Jul 13, 2006

Accessing non-deterministic functions in UDF

For those who didn't know, the following function definition will throw an error in SQL Server 2000.

create function fn1()
returns datetime
return getdate()

The error thrown is "Invalid use of 'getdate' within a function".

Thats because built in non deterministic functions cannot be used inside UDF. Well there is a work around for this.

Lets create a view like this:

create view curdate
select getdate() as dt

And create a function this way.

create function fn1()
returns datetime
return (select dt from curdate)

Now calling the function will get me the current date.

But, calling getdate() directly in an UDF in SQL Server 2005 doesn't throw any error. Meaning, the function definition given in the beginning of this post will actually work fine in SQL Server 2005.

Now, the question is why couldn't you call built-in non deterministic function inside your UDF in SQL Server 2000 and why was it allowed now?

But then the following function when you try create in SQL Server 2005 throws an error.

create function fn2()
returns float
return rand()


And the error is "Invalid use of side-effecting or time-dependent operator in 'rand' within a function". The same error is thrown if I try to call newid()

Well, then why was getdate() allowed?

Any idea?


daniel said...

wow, you got some serious answers here :)

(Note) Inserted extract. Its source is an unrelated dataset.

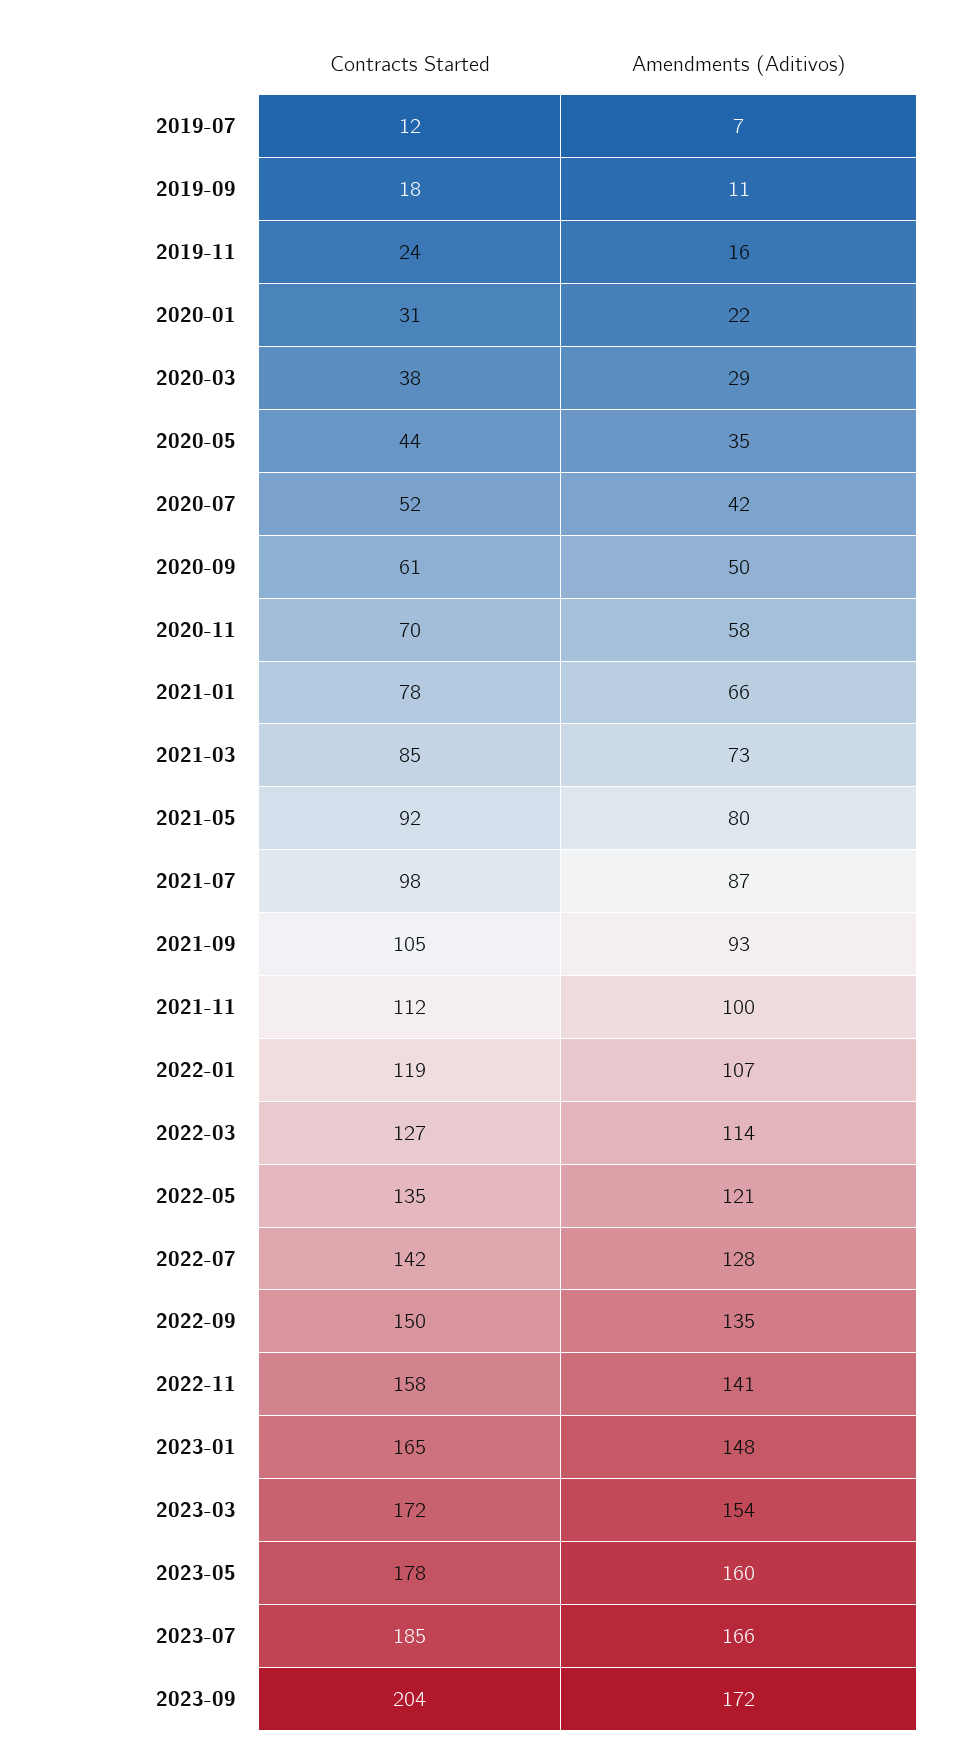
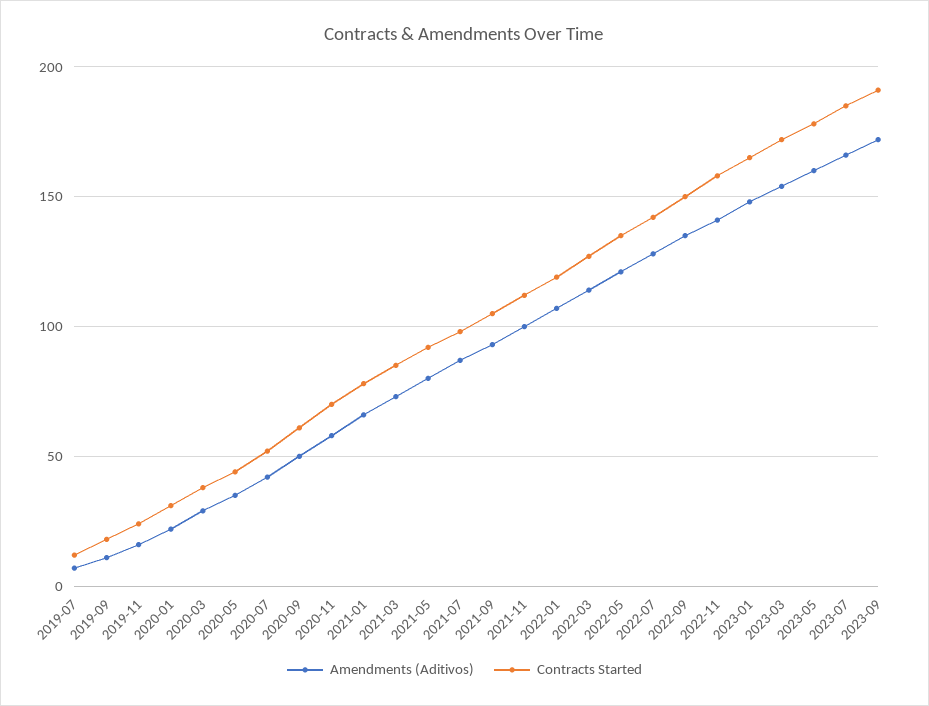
Contracts Started, 2023-09: 204 -> 190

anyway, thanks for the workaround

Anonymous said...

SQL Server 2005 has allowed some of the non-deterministic functions that were not allowed in 2000. In 2005 you can now use

You still cannot use

I got that detail from SQL Server Magazine, and may have changed since publication, but the end result is - it is not a bug, you can use GETDATE() in functions,

Here is more directly from the article

“SQL Server 2005 Books Online (BOL) doesn’t provide a reason for this change or the distinction between the functions that are and aren’t allowed, but you’ll notice that the functions you can’t use have side effects. That is, the SQL Server 2005 non-deterministic functions that aren’t allowed make internal changes in the database or the system and leave a mark (such as a change to an interval value) that they have been invoked. And UDFs aren’t allowed to have side effects. For example, when SQL Server invokes the RAND function it changes an internal value that’s used to calculate the seed for the next invocation of the function. This means that had SQL Server allowed you to invoke RAND within a UDF, the invocation of the UDF would have changed the result of subsequent invocations of RAND outside the UDF as well. For this reason, you can’t use RAND in a UDF, even in SQL Server 2005.”